═════ DOCUMENT SECTION ═════

Deaths among neonatals and children under five years dropped continually from 526 in 2014 to 184 in 2017 with Region Four (Demerara/Mahaica) recording the highest fatalities yet with a significant reduction, according to preliminary data from the Statistical Unit of the Ministry of Public Health.
Public Health Minister Volda Lawrence made this revelation in a written response to questions from PPP/C MP Vindhya Persaud, pertaining to infant and child health. Lawrence gave a breakdown of fatalities among neonatals, infants and five-year olds.
In 2014 Region Four recorded the deaths of 112 neonatals and 133 infants, the highest in the four-year period. In 2015 the region recorded 17 five-year olds deaths, the highest among the four years. The lowest deaths, 11, among the three groups for the period, were recorded in Region Nine (Upper Essequibo/Upper Takutu).
Asked what measures were put in place to ensure that all neonatal intensive care units (NICUs) are properly equipped and functioning, Lawrence said, support is being given to the NICU team to visit health facilities twice a year.
The Helping Babies Breathe programme, she said, is an ongoing initiative to provide the requisite skills to manage new born babies and to stabilise children in distress.
The NICUs of the Georgetown Public Hospital Corporation (GPHC) and the West Demerara Regional Hospital, she said, will benefit from an Inter-American Development Bank (IDB) loan which will assist in the purchase of equipment.
The implementation of a perinatal information system, she said, would also assist with data management.
Lawrence acknowledged that many areas in the health system need improvement hence Government’s continued efforts to ensure universal access and coverage.
To decrease the inequities in primary health care between the coastland and hinterland, she said, “It is our target that every hospital would have specialists to the areas of paediatrics, surgery and obstetrics-gynaecology and this has already begun.”
Asked about the status of the Child Morbidity and Mortality Committee, Lawrence said the term of the current committee, which was formed in June 2014 and whose term was extended to the end of August 2018, has expired.
In terms of reporting child morbidity and mortality, Lawrence said regional health officers and the Director of Medical Services of the GPHC report all deaths of neonatals, children under five years and maternal deaths to the Chief Medical Officer who then shares the information with the relevant authorities for review.
Asked if the committee has made recommendations and if any have been implemented, Lawrence said, it has recommended more training of staff for the time of labour and delivery and for the completion of “the ALARM” course by all public health care medical doctors and nurses.
On testing for sterility in the NICU, she said, there is no guideline at the GPHC which stipulates that environmental sterility checks must be done routinely. Checks are done when nosocomial (originating in the hospital) organisms are identified so that the source of transmission can be addressed.

═════ LISTED ENTRIES ═════

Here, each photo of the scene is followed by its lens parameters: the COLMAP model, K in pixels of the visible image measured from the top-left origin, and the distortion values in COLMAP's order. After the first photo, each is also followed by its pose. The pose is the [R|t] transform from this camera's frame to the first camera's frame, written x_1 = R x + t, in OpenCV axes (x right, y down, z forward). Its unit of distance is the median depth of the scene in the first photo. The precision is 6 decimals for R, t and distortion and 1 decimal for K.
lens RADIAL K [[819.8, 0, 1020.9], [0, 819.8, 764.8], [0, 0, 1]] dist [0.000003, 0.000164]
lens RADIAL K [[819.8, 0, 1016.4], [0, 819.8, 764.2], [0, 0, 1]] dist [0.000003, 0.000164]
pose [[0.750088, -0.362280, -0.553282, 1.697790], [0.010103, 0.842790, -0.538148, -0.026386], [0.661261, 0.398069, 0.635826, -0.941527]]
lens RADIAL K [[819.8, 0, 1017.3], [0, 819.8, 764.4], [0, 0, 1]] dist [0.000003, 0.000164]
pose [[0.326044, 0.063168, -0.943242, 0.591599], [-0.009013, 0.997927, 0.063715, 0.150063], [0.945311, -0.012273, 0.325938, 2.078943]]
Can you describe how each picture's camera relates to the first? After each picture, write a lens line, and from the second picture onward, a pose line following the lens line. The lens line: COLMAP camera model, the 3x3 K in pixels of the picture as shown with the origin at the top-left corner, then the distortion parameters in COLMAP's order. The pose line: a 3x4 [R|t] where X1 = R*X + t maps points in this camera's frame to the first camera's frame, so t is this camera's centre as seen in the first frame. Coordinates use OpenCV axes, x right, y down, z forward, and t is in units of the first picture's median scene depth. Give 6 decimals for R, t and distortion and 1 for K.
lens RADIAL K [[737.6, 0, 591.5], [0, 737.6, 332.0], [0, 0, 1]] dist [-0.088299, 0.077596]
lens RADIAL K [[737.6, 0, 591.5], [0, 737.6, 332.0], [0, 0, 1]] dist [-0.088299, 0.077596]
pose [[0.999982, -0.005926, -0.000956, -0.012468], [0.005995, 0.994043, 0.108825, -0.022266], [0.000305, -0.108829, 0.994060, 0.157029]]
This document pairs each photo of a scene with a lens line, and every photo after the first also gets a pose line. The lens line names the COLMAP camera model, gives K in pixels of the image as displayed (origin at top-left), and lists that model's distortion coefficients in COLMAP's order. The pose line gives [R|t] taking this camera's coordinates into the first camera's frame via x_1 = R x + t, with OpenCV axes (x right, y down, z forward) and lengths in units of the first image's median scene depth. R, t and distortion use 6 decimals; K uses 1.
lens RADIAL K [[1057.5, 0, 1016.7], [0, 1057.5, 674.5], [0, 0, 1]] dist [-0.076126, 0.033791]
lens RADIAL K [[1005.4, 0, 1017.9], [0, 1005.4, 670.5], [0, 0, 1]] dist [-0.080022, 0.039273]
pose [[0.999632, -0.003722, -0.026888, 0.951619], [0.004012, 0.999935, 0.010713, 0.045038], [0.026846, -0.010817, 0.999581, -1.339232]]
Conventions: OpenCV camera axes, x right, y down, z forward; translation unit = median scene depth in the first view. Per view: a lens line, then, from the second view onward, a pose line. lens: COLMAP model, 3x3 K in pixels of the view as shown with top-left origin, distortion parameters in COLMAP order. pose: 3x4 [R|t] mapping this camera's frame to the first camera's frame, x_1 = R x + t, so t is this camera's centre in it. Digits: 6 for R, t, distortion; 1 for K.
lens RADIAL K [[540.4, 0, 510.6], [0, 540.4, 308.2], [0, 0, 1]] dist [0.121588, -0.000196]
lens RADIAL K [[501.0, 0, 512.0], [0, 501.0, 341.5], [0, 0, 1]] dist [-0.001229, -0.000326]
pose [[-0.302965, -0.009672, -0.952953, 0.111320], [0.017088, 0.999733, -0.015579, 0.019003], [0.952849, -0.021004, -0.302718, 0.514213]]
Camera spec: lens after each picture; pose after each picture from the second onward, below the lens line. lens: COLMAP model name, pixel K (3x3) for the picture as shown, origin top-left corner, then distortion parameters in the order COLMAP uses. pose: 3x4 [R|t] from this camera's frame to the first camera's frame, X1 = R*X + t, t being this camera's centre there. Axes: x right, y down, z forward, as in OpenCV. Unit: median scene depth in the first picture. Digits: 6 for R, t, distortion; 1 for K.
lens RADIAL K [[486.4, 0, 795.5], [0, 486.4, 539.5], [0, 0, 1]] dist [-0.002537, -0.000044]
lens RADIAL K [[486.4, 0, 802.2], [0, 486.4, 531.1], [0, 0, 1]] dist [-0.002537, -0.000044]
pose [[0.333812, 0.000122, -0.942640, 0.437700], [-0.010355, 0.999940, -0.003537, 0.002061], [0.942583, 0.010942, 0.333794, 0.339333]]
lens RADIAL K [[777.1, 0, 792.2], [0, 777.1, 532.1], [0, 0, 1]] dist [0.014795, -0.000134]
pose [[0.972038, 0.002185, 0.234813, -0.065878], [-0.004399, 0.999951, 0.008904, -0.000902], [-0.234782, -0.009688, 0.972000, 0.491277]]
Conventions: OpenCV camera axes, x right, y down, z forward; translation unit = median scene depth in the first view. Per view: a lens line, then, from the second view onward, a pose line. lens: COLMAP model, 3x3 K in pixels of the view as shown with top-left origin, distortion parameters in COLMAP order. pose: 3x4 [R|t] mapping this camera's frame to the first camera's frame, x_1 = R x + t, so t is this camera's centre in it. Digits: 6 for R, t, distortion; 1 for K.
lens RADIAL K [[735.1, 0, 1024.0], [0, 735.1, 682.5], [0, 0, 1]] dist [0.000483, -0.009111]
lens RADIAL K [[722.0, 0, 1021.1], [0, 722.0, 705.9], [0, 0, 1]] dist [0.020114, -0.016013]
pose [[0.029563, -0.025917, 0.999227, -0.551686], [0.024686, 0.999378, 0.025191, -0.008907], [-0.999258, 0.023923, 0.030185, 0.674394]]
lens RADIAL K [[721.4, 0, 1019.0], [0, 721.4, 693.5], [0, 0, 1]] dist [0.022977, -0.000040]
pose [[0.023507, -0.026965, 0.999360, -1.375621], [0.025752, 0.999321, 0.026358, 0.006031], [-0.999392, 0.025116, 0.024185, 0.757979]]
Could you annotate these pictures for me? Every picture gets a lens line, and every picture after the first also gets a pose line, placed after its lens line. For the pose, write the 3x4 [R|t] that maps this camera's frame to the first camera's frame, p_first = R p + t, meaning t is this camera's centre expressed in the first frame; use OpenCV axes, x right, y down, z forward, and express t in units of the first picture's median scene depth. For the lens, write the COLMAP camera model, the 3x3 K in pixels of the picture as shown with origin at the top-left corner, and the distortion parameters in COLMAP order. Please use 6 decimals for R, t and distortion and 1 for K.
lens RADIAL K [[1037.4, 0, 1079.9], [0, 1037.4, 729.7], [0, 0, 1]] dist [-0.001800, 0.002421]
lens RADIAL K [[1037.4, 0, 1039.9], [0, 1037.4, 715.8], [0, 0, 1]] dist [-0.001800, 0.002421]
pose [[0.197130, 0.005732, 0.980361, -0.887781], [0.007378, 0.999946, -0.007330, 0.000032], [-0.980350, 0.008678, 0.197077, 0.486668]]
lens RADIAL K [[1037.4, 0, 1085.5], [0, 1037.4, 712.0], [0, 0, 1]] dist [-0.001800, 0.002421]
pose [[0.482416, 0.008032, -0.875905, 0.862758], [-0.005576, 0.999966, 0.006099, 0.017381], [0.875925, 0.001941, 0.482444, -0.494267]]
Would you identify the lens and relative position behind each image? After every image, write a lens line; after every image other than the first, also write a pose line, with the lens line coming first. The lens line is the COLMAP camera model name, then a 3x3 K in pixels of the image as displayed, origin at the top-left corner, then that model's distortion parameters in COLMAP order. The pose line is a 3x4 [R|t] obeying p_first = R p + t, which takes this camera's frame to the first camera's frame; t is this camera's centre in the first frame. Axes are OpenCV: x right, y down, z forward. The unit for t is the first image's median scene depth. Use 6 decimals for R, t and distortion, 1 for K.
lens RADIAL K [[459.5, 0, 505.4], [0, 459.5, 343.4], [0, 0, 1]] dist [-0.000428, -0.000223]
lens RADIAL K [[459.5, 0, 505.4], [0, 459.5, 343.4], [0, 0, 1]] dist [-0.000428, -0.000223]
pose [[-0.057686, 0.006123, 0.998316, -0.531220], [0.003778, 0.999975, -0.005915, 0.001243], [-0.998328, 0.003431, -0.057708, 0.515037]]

═════

__PROBLEM SET__:
A. In the child mortality report, when was the Child Morbidity and Mortality Committee formed, and to what date was its term extended?
B. Write the next part of the child mortality report, picking up after its last sentence.

__ANSWERS GIVEN__:
A. It was formed in June 2014, and its term was extended to the end of August 2018.

B.
For June 2017 to December 2017 blood culture bottles were available 100 per cent of the time, but from January 2018 to June 2018 they were available for only 39.2 percent of the time, Lawrence said.
The multi-drug resistant Klebsiella pneumoniae was isolated at the GPHC, Lawrence said in response to one of the questions from Persaud. Nineteen samples out of 578 blood cultures – between June 2017 and June 2018 shown the multi-drug resistant organism.
When certain medications were not available for such infections, she said, others were used.
On whether any cause of death was due to iatrogenic (relating to illness caused by medical examination or treatment) infection, she said, it was difficult to determine the time of infection of a baby since infections in newborns occur prenatally, perinatally or postnatally. No cause of death due to iatrogenic infection was identified at the GPHC though sterility checks found nosocomial organisms through patient cultures and appropriate actions were taken to sanitise the NICU.
The current nurse to patient ratio in the NICU is 1 to 4. Sixty-nine specially-trained paediatric nurses work in the Ministry of Public Health and 21 trained NICU nurses are attached to the GPHC.
Of 473 admissions to the NICU at the GPHC, 69 were referred from other institutions.
The NICU is often overcrowded, Lawrence said, and the GPHC cannot refuse sick babies.
The NICU at the GPHC has 11 incubators of which five are in use and working while six are kept as spares.
A total of 10 incubators and six ventilators, a donation from Guyana Help the Kids, were added since May 11, 2015. Two biomedical technicians and two biomedical engineers maintain the incubators and ventilators, she said.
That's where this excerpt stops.